▶ [Dataset content]:
= Beginning of Section =

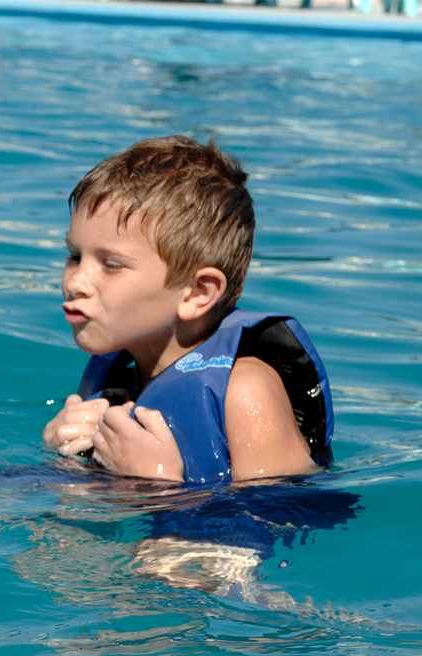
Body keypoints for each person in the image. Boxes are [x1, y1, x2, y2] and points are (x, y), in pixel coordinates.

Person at [42, 135, 333, 485]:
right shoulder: (121, 376)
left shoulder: (244, 391)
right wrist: (65, 460)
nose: (76, 281)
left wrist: (157, 482)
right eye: (75, 256)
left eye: (111, 265)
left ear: (197, 293)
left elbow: (283, 519)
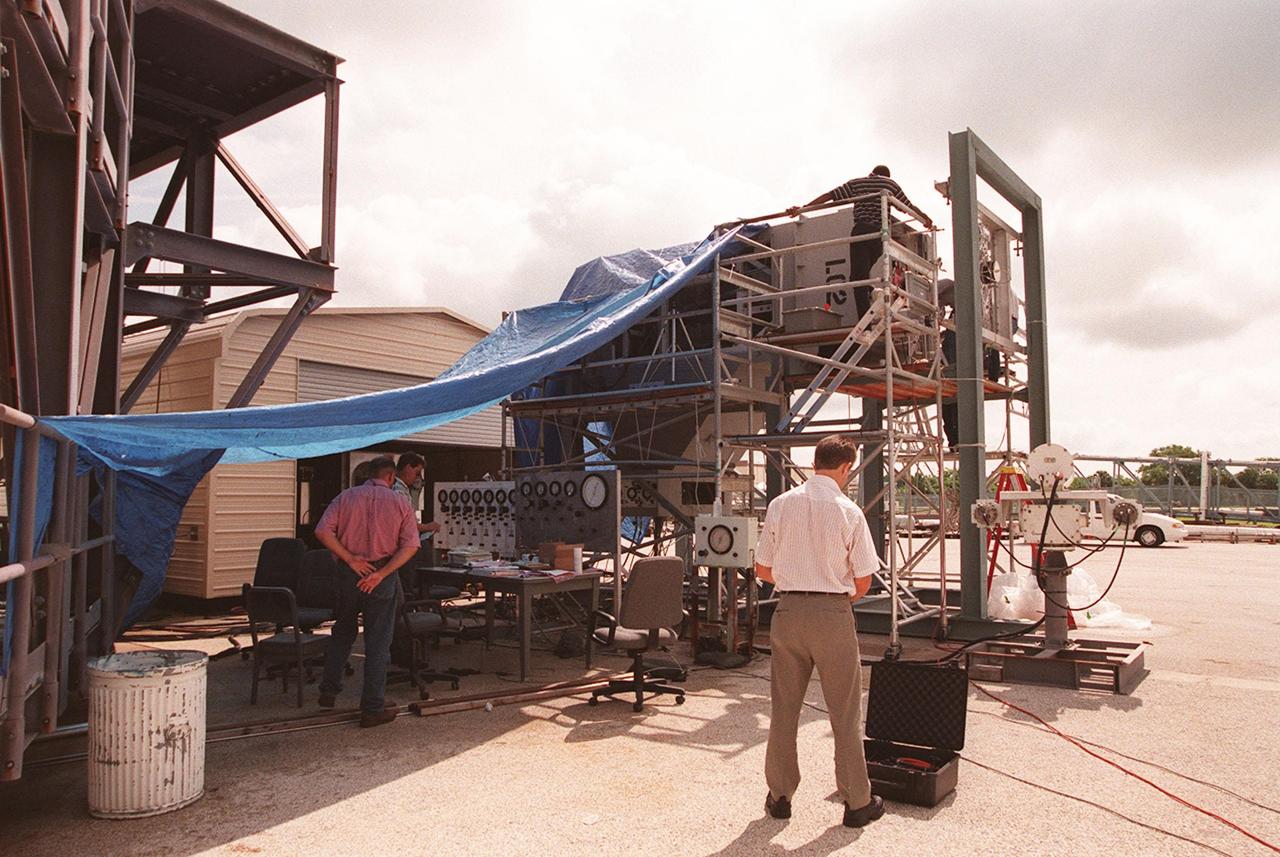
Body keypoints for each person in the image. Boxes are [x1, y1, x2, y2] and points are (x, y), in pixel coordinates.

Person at [754, 434, 885, 828]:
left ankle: (780, 797)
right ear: (845, 467)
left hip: (788, 611)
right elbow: (863, 580)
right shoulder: (848, 511)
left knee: (784, 709)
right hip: (832, 612)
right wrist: (833, 592)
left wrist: (796, 579)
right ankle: (856, 802)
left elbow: (762, 570)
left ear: (815, 462)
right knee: (844, 712)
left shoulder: (780, 505)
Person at [314, 455, 420, 727]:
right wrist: (381, 574)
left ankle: (328, 691)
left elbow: (323, 531)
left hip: (350, 573)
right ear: (390, 477)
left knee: (343, 631)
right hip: (381, 575)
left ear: (368, 475)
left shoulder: (346, 497)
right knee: (378, 641)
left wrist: (350, 559)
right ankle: (373, 706)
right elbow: (410, 546)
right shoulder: (400, 502)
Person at [795, 166, 934, 321]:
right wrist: (924, 218)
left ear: (872, 173)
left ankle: (865, 320)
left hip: (862, 231)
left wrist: (802, 209)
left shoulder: (858, 183)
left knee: (858, 278)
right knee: (862, 275)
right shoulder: (890, 184)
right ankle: (870, 292)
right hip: (880, 237)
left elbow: (829, 196)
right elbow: (908, 207)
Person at [392, 452, 441, 537]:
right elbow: (405, 524)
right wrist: (427, 527)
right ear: (408, 468)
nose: (417, 478)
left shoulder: (403, 490)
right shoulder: (398, 491)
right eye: (417, 473)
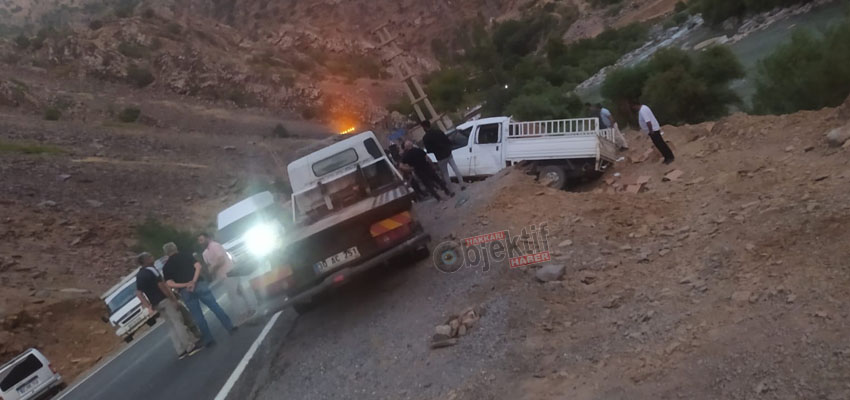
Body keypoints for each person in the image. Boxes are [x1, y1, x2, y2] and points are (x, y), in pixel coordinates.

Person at [162, 242, 235, 347]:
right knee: (214, 306)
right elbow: (198, 266)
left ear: (166, 253)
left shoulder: (166, 267)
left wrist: (186, 284)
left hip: (185, 290)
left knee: (198, 316)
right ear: (176, 248)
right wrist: (193, 281)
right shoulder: (186, 255)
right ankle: (229, 326)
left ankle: (209, 339)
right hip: (199, 284)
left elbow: (169, 283)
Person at [134, 252, 202, 359]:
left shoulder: (139, 275)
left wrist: (148, 306)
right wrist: (173, 299)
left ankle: (180, 350)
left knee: (171, 326)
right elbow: (162, 285)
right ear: (146, 260)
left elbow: (138, 293)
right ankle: (190, 346)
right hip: (164, 299)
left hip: (156, 304)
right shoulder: (152, 270)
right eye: (150, 257)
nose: (153, 257)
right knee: (178, 322)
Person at [198, 233, 255, 323]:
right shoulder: (205, 253)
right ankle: (250, 308)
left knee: (233, 294)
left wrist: (213, 268)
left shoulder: (215, 246)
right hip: (222, 275)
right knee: (239, 290)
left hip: (229, 271)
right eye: (199, 241)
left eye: (202, 240)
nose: (200, 242)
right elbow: (208, 265)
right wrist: (211, 270)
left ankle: (243, 313)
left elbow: (221, 259)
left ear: (207, 238)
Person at [420, 120, 466, 190]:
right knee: (455, 168)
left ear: (424, 127)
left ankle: (451, 190)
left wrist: (435, 150)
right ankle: (462, 184)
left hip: (440, 157)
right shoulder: (438, 131)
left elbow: (429, 150)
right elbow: (447, 140)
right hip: (447, 153)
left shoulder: (425, 138)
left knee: (445, 174)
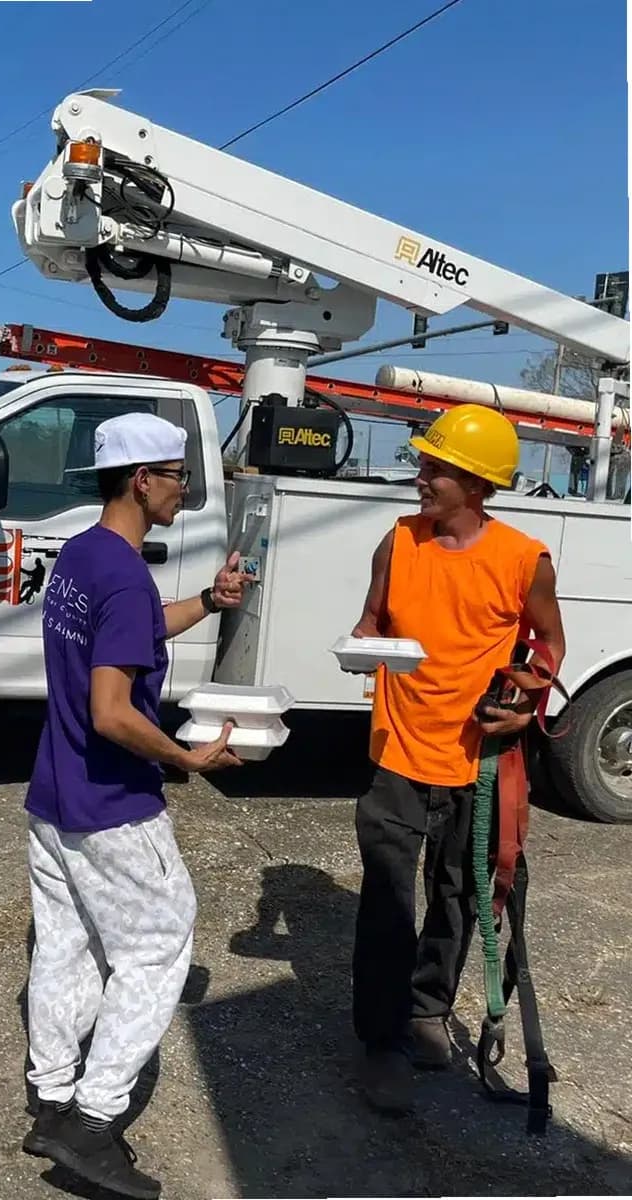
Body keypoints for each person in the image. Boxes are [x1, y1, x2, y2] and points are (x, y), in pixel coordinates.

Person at [21, 412, 247, 1198]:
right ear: (142, 480)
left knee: (66, 945)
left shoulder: (86, 556)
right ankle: (92, 1123)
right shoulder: (119, 574)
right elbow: (113, 711)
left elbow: (135, 630)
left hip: (55, 794)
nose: (186, 488)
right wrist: (185, 758)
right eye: (179, 475)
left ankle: (51, 1098)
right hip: (113, 801)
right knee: (157, 946)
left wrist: (209, 601)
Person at [345, 404, 566, 1115]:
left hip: (478, 759)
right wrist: (363, 645)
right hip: (398, 751)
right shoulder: (398, 543)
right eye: (423, 464)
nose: (420, 478)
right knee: (387, 900)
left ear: (476, 484)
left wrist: (526, 701)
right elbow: (371, 621)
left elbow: (549, 647)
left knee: (459, 895)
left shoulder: (524, 560)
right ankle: (382, 1042)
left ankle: (427, 1009)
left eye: (435, 469)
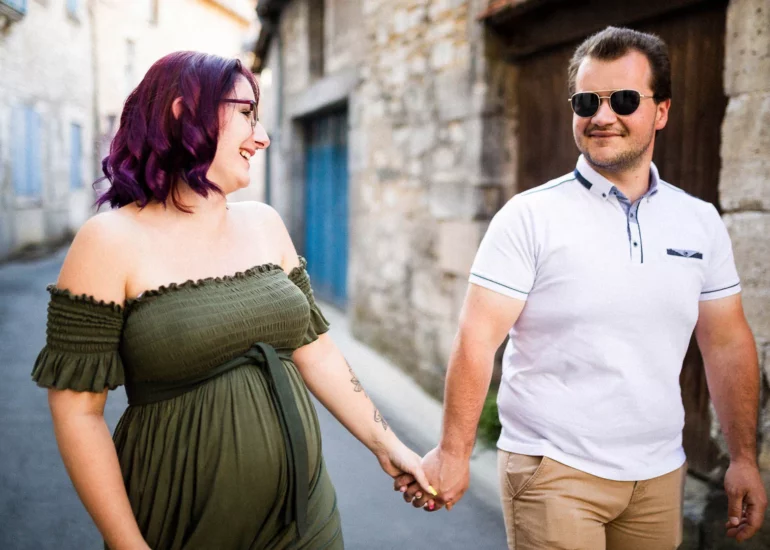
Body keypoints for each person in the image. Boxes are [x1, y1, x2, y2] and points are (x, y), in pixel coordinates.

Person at [32, 51, 433, 550]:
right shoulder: (107, 241)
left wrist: (386, 444)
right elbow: (78, 414)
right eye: (246, 114)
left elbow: (318, 352)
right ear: (183, 113)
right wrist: (127, 545)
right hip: (182, 526)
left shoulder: (265, 223)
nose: (260, 137)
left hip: (305, 520)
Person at [397, 26, 767, 548]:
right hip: (554, 471)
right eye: (588, 100)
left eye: (623, 100)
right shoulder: (529, 217)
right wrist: (454, 453)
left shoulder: (700, 222)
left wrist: (744, 459)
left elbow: (726, 340)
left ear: (661, 111)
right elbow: (477, 338)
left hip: (659, 475)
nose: (602, 115)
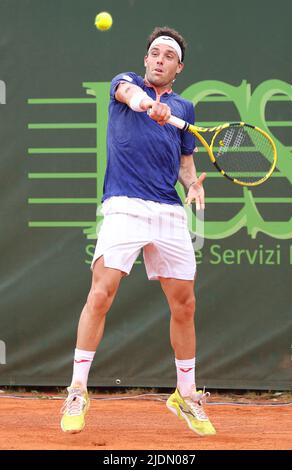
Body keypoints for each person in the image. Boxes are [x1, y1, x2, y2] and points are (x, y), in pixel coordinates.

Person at [60, 26, 216, 437]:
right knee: (101, 291)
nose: (160, 59)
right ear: (146, 60)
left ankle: (185, 394)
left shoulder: (186, 108)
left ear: (179, 67)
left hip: (167, 210)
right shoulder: (124, 84)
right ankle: (77, 389)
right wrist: (150, 105)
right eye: (154, 53)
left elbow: (184, 162)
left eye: (168, 55)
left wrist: (193, 182)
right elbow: (131, 97)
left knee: (184, 304)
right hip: (124, 205)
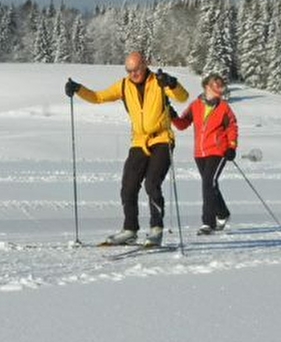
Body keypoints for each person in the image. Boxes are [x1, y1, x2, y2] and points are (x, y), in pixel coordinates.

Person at [65, 51, 190, 245]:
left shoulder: (159, 82)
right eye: (129, 70)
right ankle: (130, 229)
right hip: (139, 141)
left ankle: (156, 229)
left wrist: (172, 83)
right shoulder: (123, 85)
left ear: (145, 64)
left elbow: (183, 97)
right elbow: (98, 97)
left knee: (151, 183)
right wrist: (78, 89)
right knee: (128, 186)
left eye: (137, 69)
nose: (133, 74)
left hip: (162, 139)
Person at [171, 73, 239, 235]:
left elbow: (232, 127)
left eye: (221, 85)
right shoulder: (195, 105)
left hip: (219, 150)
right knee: (210, 184)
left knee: (208, 182)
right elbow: (182, 124)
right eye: (216, 84)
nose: (220, 87)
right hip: (200, 153)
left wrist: (232, 147)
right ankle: (222, 213)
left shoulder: (224, 107)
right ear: (206, 86)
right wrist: (171, 115)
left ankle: (208, 223)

= End of Section =

▶ [What is required]: With the line that contains "left ankle: (156, 229)" as the starting point, output each line exactly through the end of the listing above.

▶ [Exercise response]:
left ankle: (156, 229)
left wrist: (172, 83)
right shoulder: (123, 85)
left ear: (145, 64)
left elbow: (183, 97)
right elbow: (98, 97)
left knee: (151, 183)
right wrist: (78, 89)
right knee: (128, 186)
left eye: (137, 69)
nose: (133, 74)
left hip: (162, 139)
Person at [171, 73, 239, 235]:
left elbow: (232, 127)
left eye: (221, 85)
right shoulder: (195, 105)
left hip: (219, 150)
right knee: (210, 184)
left knee: (208, 182)
right elbow: (182, 124)
right eye: (216, 84)
nose: (220, 87)
right hip: (200, 153)
left wrist: (232, 147)
right ankle: (222, 213)
left shoulder: (224, 107)
right ear: (206, 86)
right wrist: (171, 115)
left ankle: (208, 223)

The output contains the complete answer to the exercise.